Wer ist zum Schneeräumen verpflichtet?

Grundsätzlich sind Eigentümer von Grundstücken verpflichtet, die an öffentliche Gehwege grenzen. In vielen Fällen wird diese Pflicht per Mietvertrag auf die Mieter übertragen. Ob Eigentümer oder Mieter zuständig sind, steht also im Vertrag oder in der örtlichen Satzung. Wichtig ist: Irgendjemand ist immer verantwortlich – „keiner war zuständig“ zählt nicht.

Wann und wie oft muss geräumt werden?

Geräumt werden muss werktags in der Regel ab 7 Uhr, an Sonn- und Feiertagen meist ab 8 oder 9 Uhr. Der Gehweg muss so lange schnee- und eisfrei gehalten werden, wie mit Publikumsverkehr zu rechnen ist – meist bis etwa 20 Uhr.
Fällt tagsüber erneut Schnee oder bildet sich Glätte, reicht einmaliges Räumen nicht aus. Dann ist nachzuräumen.

Wie breit muss geräumt werden?

Der Gehweg sollte so geräumt sein, dass zwei Fußgänger gefahrlos aneinander vorbeigehen können. In der Praxis bedeutet das meist eine Breite von mindestens einem Meter. Schnee darf nicht auf die Straße geschoben werden, sondern muss am Rand des Gehwegs gelagert werden – so, dass Abläufe und Einfahrten frei bleiben.
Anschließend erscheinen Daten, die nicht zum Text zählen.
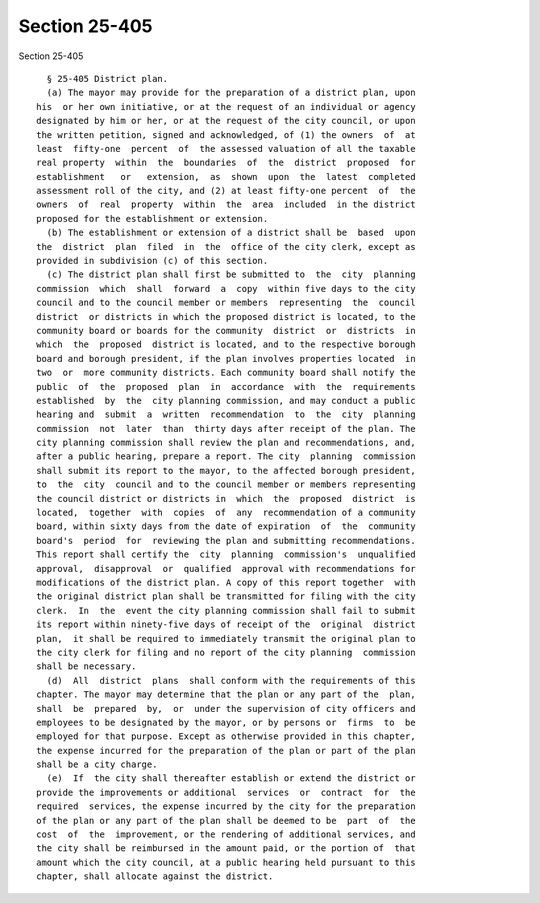 Section 25-405
==============

Section 25-405 ::    
        
     
        § 25-405 District plan.
        (a) The mayor may provide for the preparation of a district plan, upon
      his  or her own initiative, or at the request of an individual or agency
      designated by him or her, or at the request of the city council, or upon
      the written petition, signed and acknowledged, of (1) the owners  of  at
      least  fifty-one  percent  of  the assessed valuation of all the taxable
      real property  within  the  boundaries  of  the  district  proposed  for
      establishment   or   extension,  as  shown  upon  the  latest  completed
      assessment roll of the city, and (2) at least fifty-one percent  of  the
      owners  of  real  property  within  the  area  included  in the district
      proposed for the establishment or extension.
        (b) The establishment or extension of a district shall be  based  upon
      the  district  plan  filed  in  the  office of the city clerk, except as
      provided in subdivision (c) of this section.
        (c) The district plan shall first be submitted to  the  city  planning
      commission  which  shall  forward  a  copy  within five days to the city
      council and to the council member or members  representing  the  council
      district  or districts in which the proposed district is located, to the
      community board or boards for the community  district  or  districts  in
      which  the  proposed  district is located, and to the respective borough
      board and borough president, if the plan involves properties located  in
      two  or  more community districts. Each community board shall notify the
      public  of  the  proposed  plan  in  accordance  with  the  requirements
      established  by  the  city planning commission, and may conduct a public
      hearing and  submit  a  written  recommendation  to  the  city  planning
      commission  not  later  than  thirty days after receipt of the plan. The
      city planning commission shall review the plan and recommendations, and,
      after a public hearing, prepare a report. The city  planning  commission
      shall submit its report to the mayor, to the affected borough president,
      to  the  city  council and to the council member or members representing
      the council district or districts in  which  the  proposed  district  is
      located,  together  with  copies  of  any  recommendation of a community
      board, within sixty days from the date of expiration  of  the  community
      board's  period  for  reviewing the plan and submitting recommendations.
      This report shall certify the  city  planning  commission's  unqualified
      approval,  disapproval  or  qualified  approval with recommendations for
      modifications of the district plan. A copy of this report together  with
      the original district plan shall be transmitted for filing with the city
      clerk.  In  the  event the city planning commission shall fail to submit
      its report within ninety-five days of receipt of the  original  district
      plan,  it shall be required to immediately transmit the original plan to
      the city clerk for filing and no report of the city planning  commission
      shall be necessary.
        (d)  All  district  plans  shall conform with the requirements of this
      chapter. The mayor may determine that the plan or any part of the  plan,
      shall  be  prepared  by,  or  under the supervision of city officers and
      employees to be designated by the mayor, or by persons or  firms  to  be
      employed for that purpose. Except as otherwise provided in this chapter,
      the expense incurred for the preparation of the plan or part of the plan
      shall be a city charge.
        (e)  If  the city shall thereafter establish or extend the district or
      provide the improvements or additional  services  or  contract  for  the
      required  services, the expense incurred by the city for the preparation
      of the plan or any part of the plan shall be deemed to be  part  of  the
      cost  of  the  improvement, or the rendering of additional services, and
      the city shall be reimbursed in the amount paid, or the portion of  that
      amount which the city council, at a public hearing held pursuant to this
      chapter, shall allocate against the district.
Streuen: Was ist erlaubt, was nicht?

Bei Glätte muss gestreut werden. Sand, Splitt oder Granulat sind erlaubt und sinnvoll. Streusalz ist in vielen Kommunen nur in Ausnahmefällen zulässig, etwa bei extremer Glätte oder auf Treppen und starken Steigungen. Wer Salz verbotenerweise einsetzt, riskiert ein Bußgeld – und schadet zusätzlich der Umwelt.

Haftung bei Unfällen

Kommt es auf einem nicht geräumten oder nicht gestreuten Gehweg zu einem Sturz, kann der Verantwortliche haftbar gemacht werden. Das betrifft nicht nur Arztkosten, sondern auch Schmerzensgeld und Verdienstausfall. Eine private Haftpflichtversicherung ist wichtig – ersetzt aber keine Pflicht. Wer gar nicht räumt, handelt fahrlässig.

Fazit

Schneeräumen ist keine Schikane, sondern Teil eines funktionierenden Miteinanders. Jeder profitiert davon, wenn Wege sicher sind – ob Fußgänger, Kinder oder ältere Menschen. Wer seine Pflicht ernst nimmt, schützt andere und sich selbst. Das ist keine neue Erfindung, sondern bewährte Ordnung – und die hat sich über Generationen hinweg bewährt.